If Lawrence Mayer and Jerry Jordon, president of the Cleveland Fed, are complete hawks, what does that make me? What about Rothbard? In this proper light, terms like monetary hawk and dove actually become misleading. For while Murray Rothbard was an expert player of the board game Risk, in which players battle one another for global military dominance, he was a completely peaceful person, happy, friendly, and non-confrontational, except when it came to the battle of ideas.
Thus, when you place these labels in their proper perspective, you realize that they are being used incorrectly. A dove is peaceful and harmless, but inflation--of which a monetary dove is said to be more tolerant--is anything but peaceful and harmless. It is destructive and disruptive to the economy, and the inflationary philosophy leads to what Bastiat called “universal war.”1
A monetary dove should therefore be someone who is entirely against inflation, paper money, fractional reserve banking, and the Fed. A dove at the Fed would recommend that the federal funds rate be allowed to float, that the discount window be closed, and the reserve requirements on checkable deposits be raised to 100 percent.

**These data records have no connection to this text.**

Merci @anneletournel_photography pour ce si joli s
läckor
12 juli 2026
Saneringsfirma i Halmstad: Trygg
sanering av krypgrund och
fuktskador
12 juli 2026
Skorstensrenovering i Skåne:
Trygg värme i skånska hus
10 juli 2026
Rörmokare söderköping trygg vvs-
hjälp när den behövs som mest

I hate to continue this attempt to reverse the metaphors, because hawks are such beautiful and useful birds, but here it goes:
The typical Fed manager and economic commentator would be considered some degree of a hawk, someone who favored war on the economy, insidious taxation, and redistribution of wealth from the lower and middle classes to the politically connected elites, as well as international war and class conflict. On a scale of 1 to 100, Kudlow and McTeer (who otherwise seem like nice guys) would be close to 100, with Greenspan close behind and most of the Fed somewhere in the 80s and 90s.
Let us hope that this latest inflationary fiasco convinces these hawks to give peace a chance.
- 1See my forthcoming article on Bastiat in the QJAE.